This week the stand has taken me to our two outpatient nutrition programs, where we monitor and treat moderately malnourished children using a locally produced peanut/soy/moringa paste. This is an expensive and labor-intensive proposition, but the results have been fairly good. Over the last few months some of the volunteers and health-workers involved had begun to complain, to push for more benefits for themselves, to threaten to quit, and to accuse each other. Heidi and Baguma Charles had patiently put up with this and I finally realized I had to spend the time to go hear their issues and hold the line. So I did. While it is never pleasant to have to be the tough guy, in this case the outcome was encouraging. The troublemakers were revealed and we were able to see that the nurses in each center, Robina and Babika, actually take pride in their work and want to continue. And in each place it was a good reminder to see the patient grandmothers and the skinny babies, the listless toddlers and the too-young mothers, all waiting for hope.
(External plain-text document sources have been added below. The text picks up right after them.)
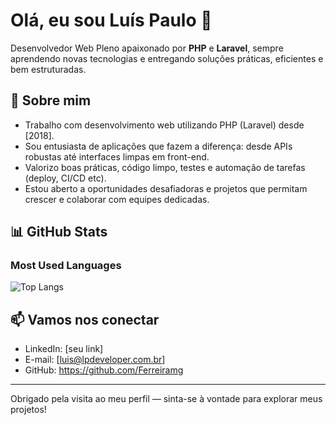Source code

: # Olá, eu sou Luís Paulo 👋  
Desenvolvedor Web Pleno apaixonado por **PHP** e **Laravel**, sempre aprendendo novas tecnologias e entregando soluções práticas, eficientes e bem estruturadas.

## 💼 Sobre mim  
- Trabalho com desenvolvimento web utilizando PHP (Laravel) desde [2018].  
- Sou entusiasta de aplicações que fazem a diferença: desde APIs robustas até interfaces limpas em front-end.  
- Valorizo boas práticas, código limpo, testes e automação de tarefas (deploy, CI/CD etc).  
- Estou aberto a oportunidades desafiadoras e projetos que permitam crescer e colaborar com equipes dedicadas.

## 📊 GitHub Stats

### Most Used Languages
![Top Langs](https://github-readme-stats.vercel.app/api/top-langs/?username=Ferreiramg&langs_count=8&theme=radical&hide_border=false&layout=compact)
 
## 📫 Vamos nos conectar  
- LinkedIn: [seu link]  
- E-mail: [luis@lpdeveloper.com.br]  
- GitHub: https://github.com/Ferreiramg  

---

Obrigado pela visita ao meu perfil — sinta-se à vontade para explorar meus projetos!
This week the stand has also occurred closer to home, listening and hugging and encouraging not only Jack (who is doing better but still struggles) but also several team mates. It is hard to be far from the familiar. Sometimes when our families are in crisis, it seems even harder, we wish we could be present to lend a hand to the sick or unemployed or depressed. Other times when our families rejoice, we feel left out, missing weddings and births, celebrations and changes. Saying goodbye to team mates only accentuates loneliness. And living in Bundibugyo can impact our freedom to invest in our own relationships (team and family and friends) the way we would like, always having to make hard choices about who gets our attention. I was reminded this week of a spiritual epiphany which occurred in our first or second year, when I was pregnant with Caleb, and had a pretty bleak history of miscarriage and preterm labor and hospital visits and medications that would lead one to doubt the wisdom of being pregnant in Africa. I saw that in my heart I wanted to say: because I'm a missionary now, this pregnancy should be smooth, as if God owed me a healthy baby . . . but instead I saw the path of faith had no guarantees that my family would thrive in the way I longed, but I still wanted to walk on it. Now I'm in the position of trying to stand on the wall beside my fellow team mates, testifying to the cross, but not deciding for them in just what way God calls them to bear it. Wisdom is needed. Some might miss family events. Others might miss opportunities for marriage. Others might miss opportunities for more children. Others might miss the kind of education or experiences we all want for the children we already have. These are hard, hard things, and it takes courage to stand, to not wish for a smoother higher wall further from the mire.
And this week the stand requires advocating for the voiceless. Little Daniel has wasted away before our eyes, a third of his weight lost over the last month, leaving the skeletal essentials, his weakened body unable to swallow and digest the milk we try to give. We cry out for his healing, and daily insist that the staff and his parents keep trying. The ward is packed full again, floor space only, Heidi and I process through, looking for a stand to take for a Congolese child with what will probably turn out to be a malignancy,whose bewildered mother I can not imagine navigating our national referral hospital's hostilities. Or a mother we diagnosed HIV positive today who is terrified to share the news with her husband. Or the jaundiced child whose blood we are sending to screen for hepatitis, a strain of which has spread out of control in northern Uganda. Or twins whose mother died and whose no-nonsense aunt has them sitting in unnaturally quiet cooperation during hours of rounds. One of our potential new doctors, posted but not yet paid, spent the afternoon venting on his frustrations with the corruption and apathy in the district political system, the unfulfilled promises and the financial obscurity. What to do but empathize, and point him to the mercy and justice of God?
Psalm 40 ends with the juxtaposition: the incredible and improbable truth that God "thinks upon me" . . . and yet the desperate plea "Do not delay, O my God." The testimony of mire-extraction, but the awareness of teetering upon the exposed rock, calling for help.